EDINBURGH (Reuters Life!) - Two paintings of Queen Victoria by Edwin Landseer in an Edinburgh show from the royal collection show the 19th century monarch’s talent as one of the great “image makers” of British royalty.
“The Conversation Piece: scenes of fashionable life” on show at the Queen’s Gallery at Holyrood Palace shows the informal side of royal and upper class family life and entertainment.
The show comprises 36 works by a range of European and English artists heavily influenced by the great Dutch and Flemish technical mastery of fine detail and texture.
Desmond Shaw-Taylor, the Surveyor of the Queen’s Paintings, said Landseer (1803-73) superbly mastered the “Nederlandisch” technique in his portrayal of Queen Victoria, sketching pencil in hand with her young family at Loch Lagan in the Scottish highlands, and with her husband Prince Albert — just back from a day’s shooting — and the Princess Royal at Windsor Castle.
Scenes such as these depicting a wholesome, loving, normal family were a form of propaganda circulated to the public through prints and etchings to emphasize respectability of the queen’s family life.

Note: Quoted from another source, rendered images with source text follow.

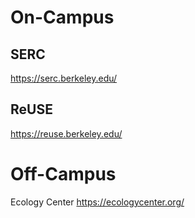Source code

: # On-Campus
## SERC
https://serc.berkeley.edu/

## ReUSE
https://reuse.berkeley.edu/

# Off-Campus
Ecology Center
https://ecologycenter.org/
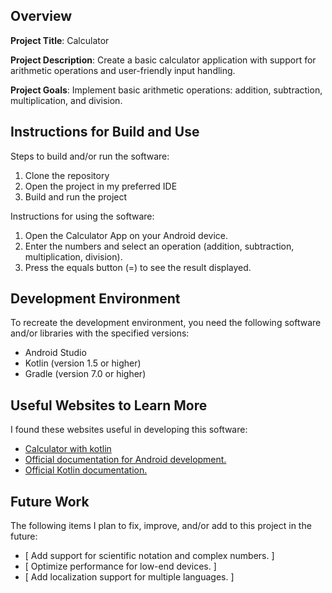 ## Overview

**Project Title**: Calculator

**Project Description**: Create a basic calculator application with support for arithmetic operations and user-friendly input handling.

**Project Goals**: Implement basic arithmetic operations: addition, subtraction, multiplication, and division.

## Instructions for Build and Use

Steps to build and/or run the software:

1. Clone the repository
2. Open the project in my preferred IDE
3. Build and run the project

Instructions for using the software:

1. Open the Calculator App on your Android device.
2. Enter the numbers and select an operation (addition, subtraction, multiplication, division).
3. Press the equals button (=) to see the result displayed.

## Development Environment 

To recreate the development environment, you need the following software and/or libraries with the specified versions:

* Android Studio
* Kotlin (version 1.5 or higher)
* Gradle (version 7.0 or higher)

## Useful Websites to Learn More

I found these websites useful in developing this software:

* [ Calculator with kotlin ](https://www.youtube.com/watch?v=zl2QsDfiWjk)
* [ Official documentation for Android development. ](https://developer.android.com/)
* [ Official Kotlin documentation. ](https://kotlinlang.org/)

## Future Work

The following items I plan to fix, improve, and/or add to this project in the future:

* [ Add support for scientific notation and complex numbers. ] 
* [  Optimize performance for low-end devices. ]
* [ Add localization support for multiple languages. ]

Shaw-Taylor avoided the term “propagandist,” but he said Victoria was undoubtedly one of the great “image-makers” the royal family had produced.
He said this exhibition had started with a desire to show off the works of the German neoclassical artist Johan Zoffany (1733/4-1810), whose skill in producing miniature portraits and copies of other masterpieces within a single overall work is amazing.
“Our exhibitions are always from within the royal collection, so you have to begin by looking for a group of works that must at some time be shown...and in this case it’s the Zoffany group,” Shaw-Taylor told Reuters at a preview to the show which runs to September 20.
“I decided that the idea of the Conversation Piece was a way of taking it not only outwards through the 18th century, but also back into the 17th century in Holland, and then forward to the 19th century.”
The paintings reflect the English upper class society of the day and make an interesting contrast to what might be expected in France, for example.
Outside the family groups, the entertainment is very masculine.
In Zoffany’s detailed depiction of members of the Royal Academy in London looking at a nude male model in the life drawing room, the academy’s two female members are present only through their portraits on the wall.
“It would be inappropriate for them to be gawping at an undressed model,” Shaw-Taylor said.
In 18th century France, where society had moved to Paris from Versailles after the death in 1715 of Le Roi Soleil, Louis XIV, there would be much more intermingling of the sexes through salons and soirees.
The French were always puzzled by the English attitude toward the sexes.